Sans nier leur culpabilité quand elle est avérée, les Schéhérazade de Zeïna Daccache questionnent par leurs récits les fondements d’une société patriarcale où il n’existait pas de cadre légal contre la violence conjugale4. C’est forte de ces expériences que la réalisatrice se lance aujourd’hui dans une nouvelle aventure libano-syrienne avec l’aide de l’ambassade des États-Unis au Liban. « Ce que je veux c’est réunir. Je veux que Syriens et Libanais communiquent », dit-elle au sortir d’une répétition.

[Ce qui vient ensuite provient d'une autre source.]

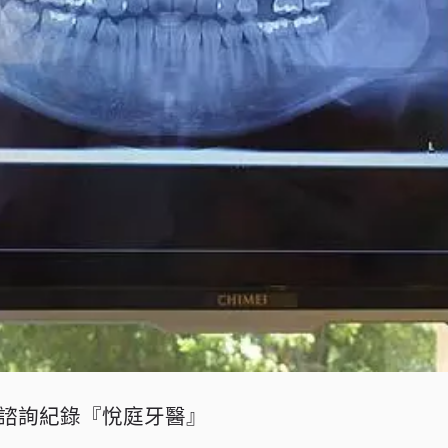
諮詢紀錄『悅庭牙醫』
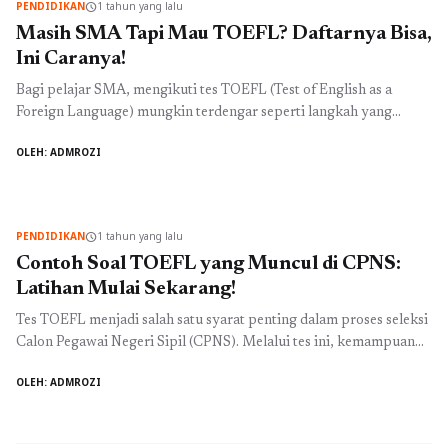
PENDIDIKAN
1 tahun yang lalu
schedule
Selengkapnya
Masih SMA Tapi Mau TOEFL? Daftarnya Bisa,
Ini Caranya!
Bagi pelajar SMA, mengikuti tes TOEFL (Test of English as a
Foreign Language) mungkin terdengar seperti langkah yang
menantang, tetapi sebenarnya ini adalah kesempatan yang sangat
OLEH: ADMROZI
baik untuk mempersiapkan diri menuju masa depan akademis
yang lebih baik, terutama jika Anda berencana untuk melanjutkan
pendidikan ke luar negeri. Meskipun ada beberapa syarat yang
perlu diperhatikan, pendaftaran ...
Baca Selengkapnya
PENDIDIKAN
1 tahun yang lalu
schedule
Contoh Soal TOEFL yang Muncul di CPNS:
Latihan Mulai Sekarang!
Tes TOEFL menjadi salah satu syarat penting dalam proses seleksi
Calon Pegawai Negeri Sipil (CPNS). Melalui tes ini, kemampuan
bahasa Inggris peserta akan diuji untuk memastikan mereka
OLEH: ADMROZI
memiliki kompetensi komunikasi yang memadai. Oleh karena itu,
penting bagi calon peserta CPNS untuk mempersiapkan diri
dengan baik, termasuk dengan memahami contoh soal TOEFL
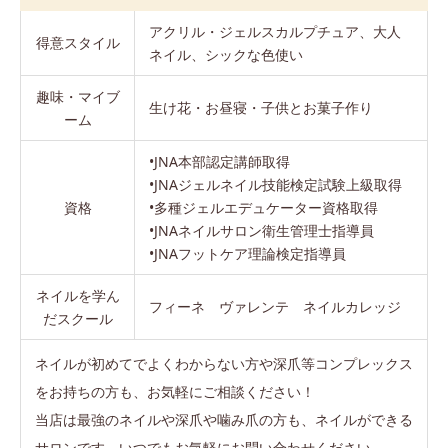
アクリル・ジェルスカルプチュア、大人
得意スタイル
ネイル、シックな色使い
趣味・マイブ
生け花・お昼寝・子供とお菓子作り
ーム
•JNA本部認定講師取得
•JNAジェルネイル技能検定試験上級取得
資格
•多種ジェルエデュケーター資格取得
•JNAネイルサロン衛生管理士指導員
•JNAフットケア理論検定指導員
ネイルを学ん
フィーネ ヴァレンテ ネイルカレッジ
だスクール
ネイルが初めてでよくわからない方や深爪等コンプレックス
をお持ちの方も、お気軽にご相談ください！
当店は最強のネイルや深爪や噛み爪の方も、ネイルができる
サロンです。いつでもお気軽にお問い合わせください。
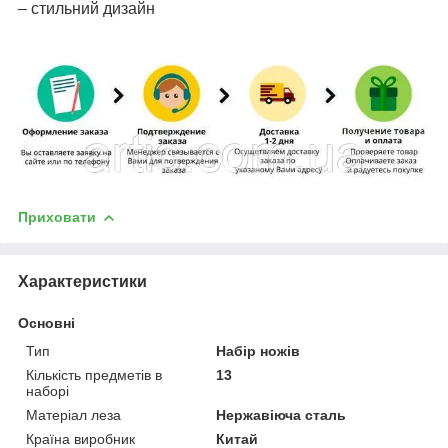
– стильний дизайн
Приховати
Характеристики
Основні
Тип
Набір ножів
Кількість предметів в
13
наборі
Матеріал леза
Нержавіюча сталь
Країна виробник
Китай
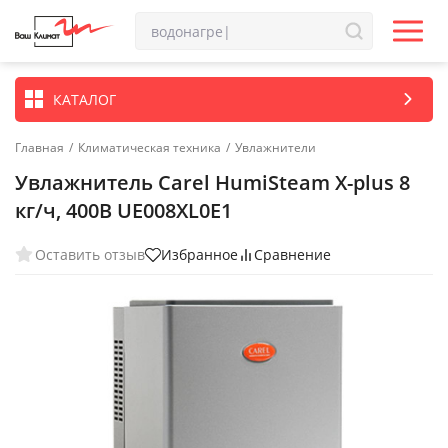
КАТАЛОГ
Главная
/
Климатическая техника
/
Увлажнители
Увлажнитель Carel HumiSteam X-plus 8
кг/ч, 400В UE008XL0E1
Оставить отзыв
Избранное
Сравнение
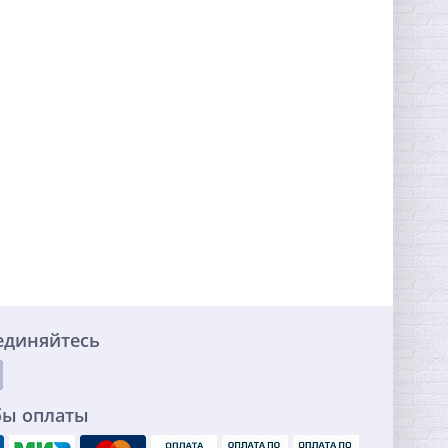
единяйтесь
бы оплаты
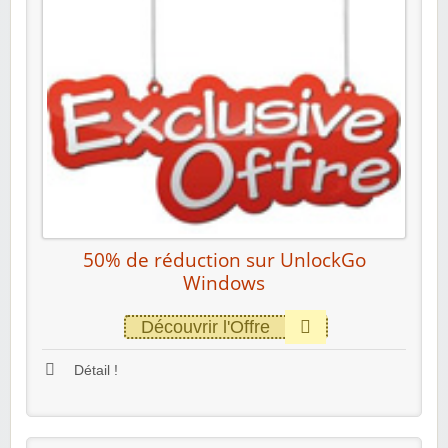
50% de réduction sur UnlockGo
Windows
Découvrir l'Offre
Détail !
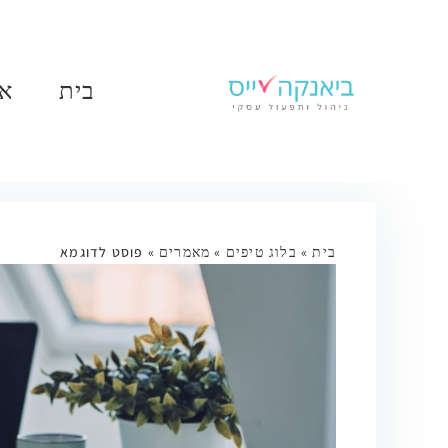
בית
או
בית
»
בלוג טיפים
»
מאמרים
»
פוסט לדוגמא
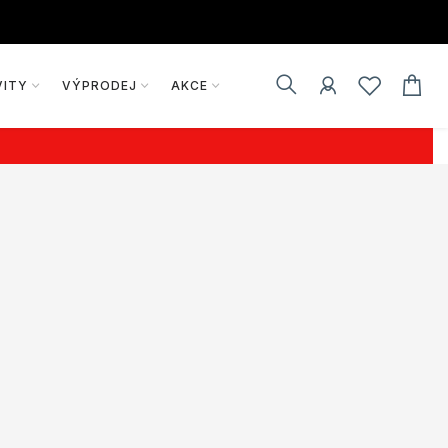
VITY
VÝPRODEJ
AKCE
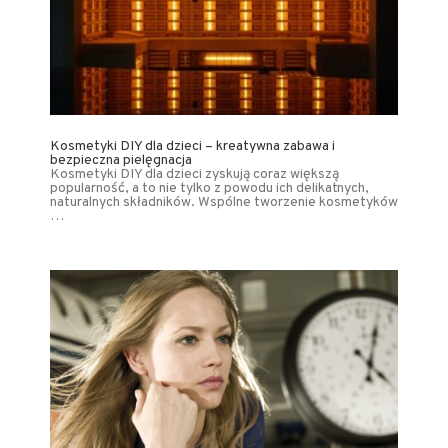
Kosmetyki DIY dla dzieci – kreatywna zabawa i
bezpieczna pielęgnacja
Kosmetyki DIY dla dzieci zyskują coraz większą
popularność, a to nie tylko z powodu ich delikatnych,
naturalnych składników. Wspólne tworzenie kosmetyków
…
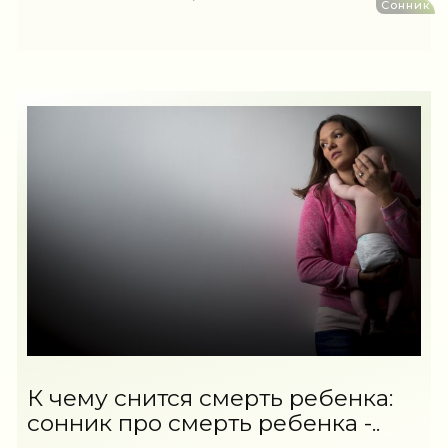
Сонник
К чему снится смерть ребенка:
сонник про смерть ребенка -..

Avec Zeïna Daccache, on peut parler de tout tant que le débat ne devient pas politique. C’est la ligne rouge à ne pas franchir, la hantise de la jeune femme. « Même si les réfugiés syriens au Liban c’est politique, je ne veux pas qu’on parle de ça…L’art doit faire aboutir à des messages beaucoup plus forts. »

Scheherazade’s Diary
Bande-annonce sur YouTube

À la fin des répétitions, les participantes sont transformées. Elles semblent détendues, à l’aise avec leurs corps, leurs mots, leurs regards. « Zeïna nous a rendu la parole », explique Amina, originaire de Homs en Syrie, avec émotion. « Toutes ces feuilles qu’on a lues, toutes ces histoires, j’ai l’impression qu’elles sont toutes les miennes. Depuis mon arrivée au Liban je suis passée par toutes ces situations : la peur, le désespoir, la misère…J’ai voulu marcher vers la mer et ne pas revenir. Mais après tout ça, je crois que ça ne va pas trop mal. Finalement, on a encore la volonté d’accomplir des choses. »

1Toutes les femmes de l’article ont requis l’anonymat.

2Depuis le début du conflit syrien en 2011, de violents combats opposent les quartiers de Bab al-Tebbeneh (sunnite, pro-opposition) et Jabal Mohsen (alaouite, pro Bachar Al-Assad). Bab al-Tebbeneh manifeste régulièrement en soutien aux djihadistes de l’Organisation de l’État islamique qui affrontent l’armée libanaise dans la localité d’Arsal au nord-est du pays.

3Jean-Philippe Cipriani, « Liban : du théâtre pour réhabiliter les prisonniers », Le Huffington Post, 16 août 2012.

4Après une longue campagne de la société civile et notamment de l’association Kafa, le Parlement libanais a adopté le 1er avril 2014 une loi contre la violence domestique. Lire « Liban : la loi sur la violence conjugale représente une avancée mais souffre de certaines lacunes », Human Rights Watch, 3 avril 2014.